Some people are so charmed by night-time visitors they can’t resist feeding them. But treating wild animals like pets puts them and their human neighbors at risk.
Teaching wild animals to associate people with food can cost them their lives. Wild animals that expect to be fed by people can pose a serious danger to children and family pets. That’s why it’s illegal to feed them.
Feeding backyard birds, on the other hand, is a relatively safe hobby that adds to our enjoyment of these beautiful creatures. Birds don’t truly need our handouts, but it’s a wonderful way for families to connect with nature. One of the fastest growing hobbies in America, bird-watching, also supports a huge, growing market for bird books and accessories, seeds, suet and ecotourism. It’s a boon to the economy and provides countless jobs. What’s more, it creates a powerful constituency of citizen advocates who place a high value on protecting wildlife, habitat and the environment.

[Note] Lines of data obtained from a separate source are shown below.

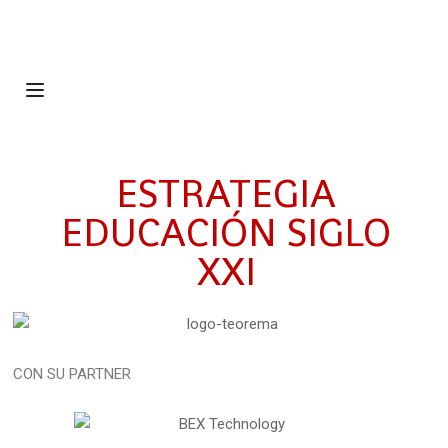
ESTRATEGIA
EDUCACIÓN SIGLO
XXI
CON SU PARTNER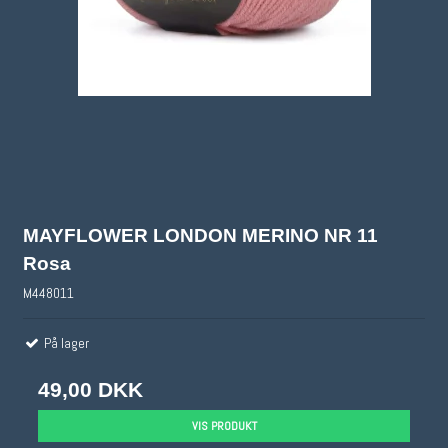
MAYFLOWER LONDON MERINO NR 11
Rosa
M448011
På lager
49,00 DKK
VIS PRODUKT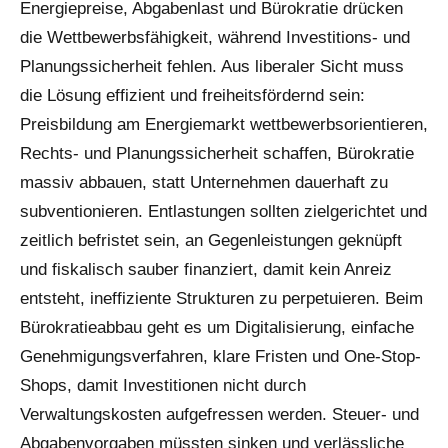
Energiepreise, Abgabenlast und Bürokratie drücken
die Wettbewerbsfähigkeit, während Investitions- und
Planungssicherheit fehlen. Aus liberaler Sicht muss
die Lösung effizient und freiheitsfördernd sein:
Preisbildung am Energiemarkt wettbewerbsorientieren,
Rechts- und Planungssicherheit schaffen, Bürokratie
massiv abbauen, statt Unternehmen dauerhaft zu
subventionieren. Entlastungen sollten zielgerichtet und
zeitlich befristet sein, an Gegenleistungen geknüpft
und fiskalisch sauber finanziert, damit kein Anreiz
entsteht, ineffiziente Strukturen zu perpetuieren. Beim
Bürokratieabbau geht es um Digitalisierung, einfache
Genehmigungsverfahren, klare Fristen und One-Stop-
Shops, damit Investitionen nicht durch
Verwaltungskosten aufgefressen werden. Steuer- und
Abgabenvorgaben müssten sinken und verlässliche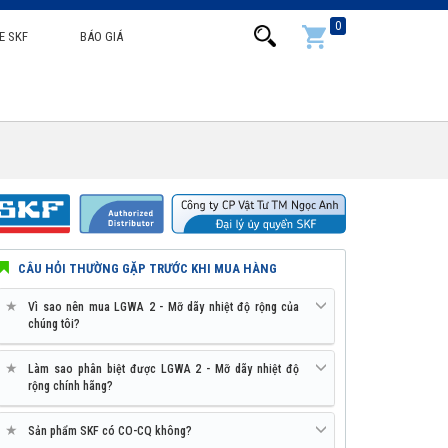
0
E SKF
BÁO GIÁ
CÂU HỎI THƯỜNG GẶP TRƯỚC KHI MUA HÀNG
★
Vì sao nên mua LGWA 2 - Mỡ dãy nhiệt độ rộng của
chúng tôi?
★
Làm sao phân biệt được LGWA 2 - Mỡ dãy nhiệt độ
rộng chính hãng?
★
Sản phẩm SKF có CO-CQ không?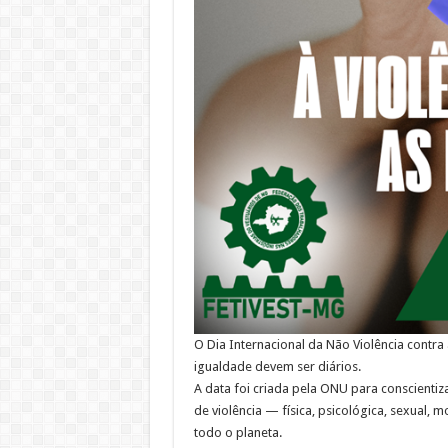
O Dia Internacional da Não Violência contr
igualdade devem ser diários.
A data foi criada pela ONU para conscient
de violência — física, psicológica, sexual,
todo o planeta.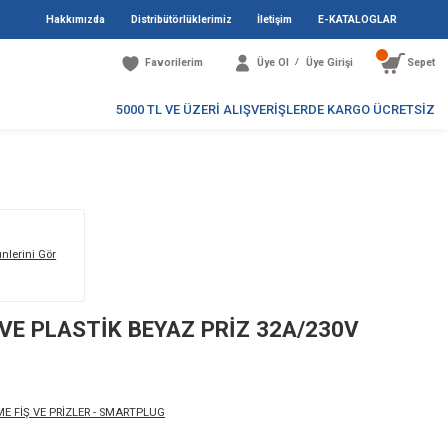
Hakkımızda
Distribütö
Favori
5000 TL V
Markanın Tüm Ürünlerini Gör
HİL BESLEME FİŞ VE PLASTİK BEY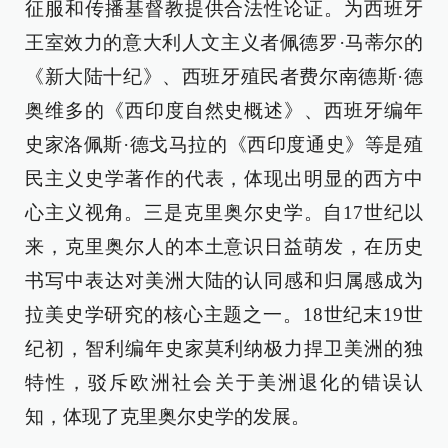
征服和传播基督教提供合法性论证。为西班牙
王室效力的意大利人文主义者佩德罗·马蒂尔的
《新大陆十纪》、西班牙殖民者费尔南德斯·德
奥维多的《西印度自然史概述》、西班牙编年
史家洛佩斯·德戈马拉的《西印度通史》等是殖
民主义史学著作的代表，体现出明显的西方中
心主义视角。三是克里奥尔史学。自17世纪以
来，克里奥尔人的本土意识日益萌发，在历史
书写中表达对美洲大陆的认同感和归属感成为
拉美史学研究的核心主题之一。18世纪末19世
纪初，智利编年史家莫利纳极力捍卫美洲的独
特性，驳斥欧洲社会关于美洲退化的错误认
知，体现了克里奥尔史学的发展。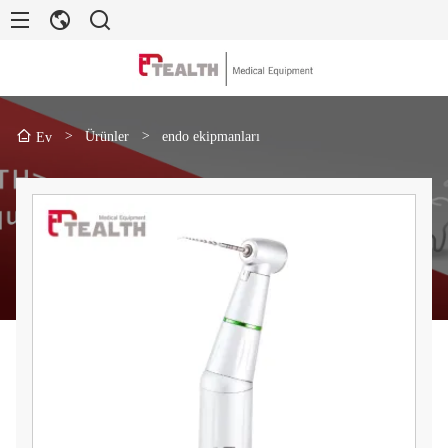
>
Ürünler
>
endo ekipmanları
Ev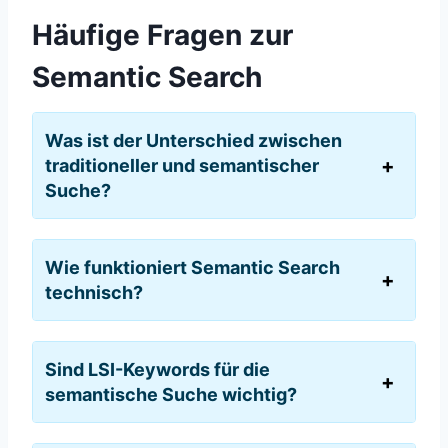
Häufige Fragen zur
Semantic Search
Was ist der Unterschied zwischen
traditioneller und semantischer
Suche?
Wie funktioniert Semantic Search
technisch?
Sind LSI-Keywords für die
semantische Suche wichtig?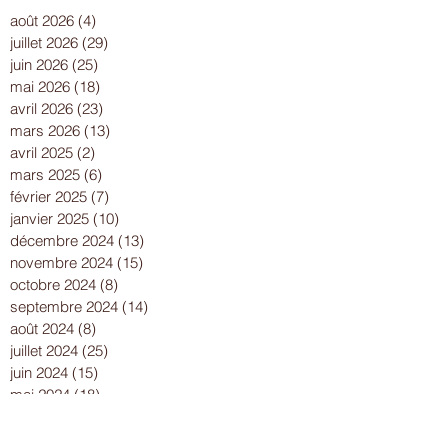
août 2026
(4)
4 posts
juillet 2026
(29)
29 posts
juin 2026
(25)
25 posts
mai 2026
(18)
18 posts
avril 2026
(23)
23 posts
mars 2026
(13)
13 posts
avril 2025
(2)
2 posts
mars 2025
(6)
6 posts
février 2025
(7)
7 posts
janvier 2025
(10)
10 posts
décembre 2024
(13)
13 posts
novembre 2024
(15)
15 posts
octobre 2024
(8)
8 posts
septembre 2024
(14)
14 posts
août 2024
(8)
8 posts
juillet 2024
(25)
25 posts
juin 2024
(15)
15 posts
mai 2024
(18)
18 posts
avril 2024
(17)
17 posts
mars 2024
(16)
16 posts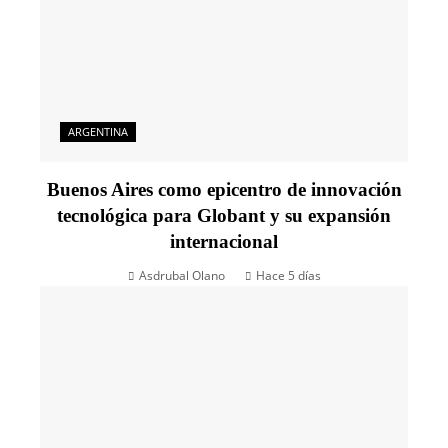
ARGENTINA
Buenos Aires como epicentro de innovación
tecnológica para Globant y su expansión
internacional
Asdrubal Olano
Hace 5 días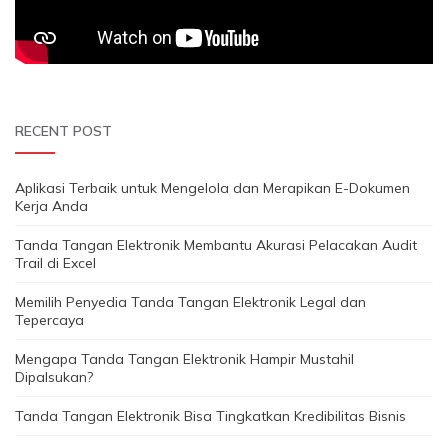
RECENT POST
Aplikasi Terbaik untuk Mengelola dan Merapikan E-Dokumen
Kerja Anda
Tanda Tangan Elektronik Membantu Akurasi Pelacakan Audit
Trail di Excel
Memilih Penyedia Tanda Tangan Elektronik Legal dan
Tepercaya
Mengapa Tanda Tangan Elektronik Hampir Mustahil
Dipalsukan?
Tanda Tangan Elektronik Bisa Tingkatkan Kredibilitas Bisnis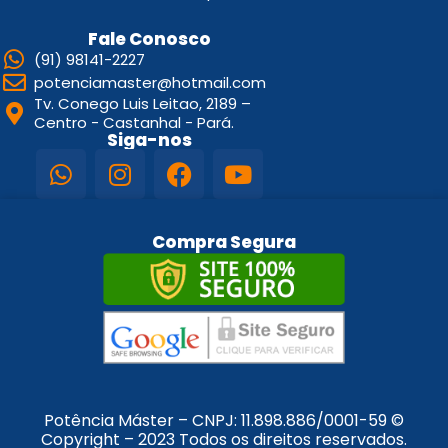
Fale Conosco
(91) 98141-2227
potenciamaster@hotmail.com
Tv. Conego Luis Leitao, 2189 –
Centro - Castanhal - Pará.
Siga-nos
Compra Segura
Potência Máster – CNPJ:
11.898.886/0001-59
©
Copyright – 2023 Todos os direitos reservados.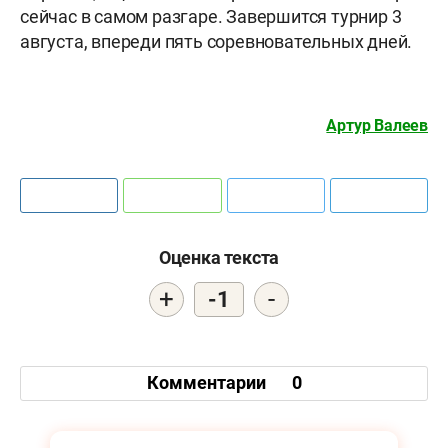
сейчас в самом разгаре. Завершится турнир 3
августа, впереди пять соревновательных дней.
Артур Валеев
Оценка текста
+
-
-1
Комментарии
0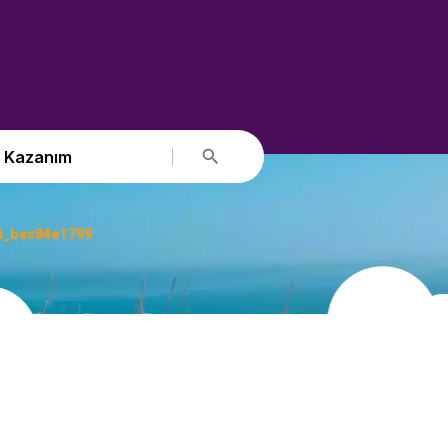
Kazanım
i_bac84e1799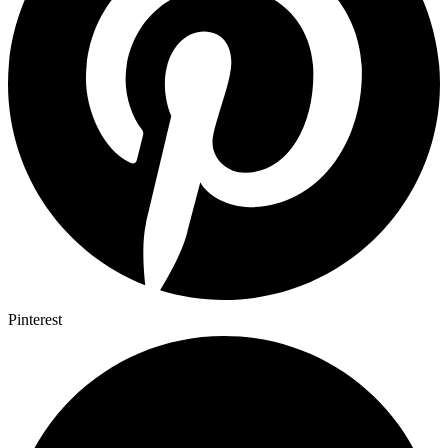
Pinterest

Fortunately, there’s a simple way to enjoy wildlife without turning them into behavioral problems. Just don’t feed them. Don’t leave pet food outside. Don’t make your trash containers easy to raid. Don’t make food easily available.
Wildlife, like raccoons, spend most of their lives finding food for their families and they are amazingly resourceful. But raccoons are also good parents who normally teach their offspring how to stay out of trouble. They are naturally shy and smart about avoiding conflicts with neighborhood dogs, cats and people. They’ve had lots of practice surviving in close proximity to people. But raccoon mothers are also very strong and protective of their young. Many dogs have learned too late not to underestimate the strength and ferocity of a mother raccoon defending her kits.
Well-meaning people are often too eager to rescue “orphan” birds and wildlife babies that seem lost or abandoned. The parents are usually nearby keeping watch as their offspring start exploring the world outside their dens. Many don’t survive these early adventures; but mom usually knows best, so these so-called “orphans” are better left alone.
Those who love wildlife intervene with the best of intentions. Wild birds and animals have adapted and survived on their own for eons. We need to know when our help does more harm than good.
We need to recognize the bounds of our relationship with wildlife and help them remain wild and free.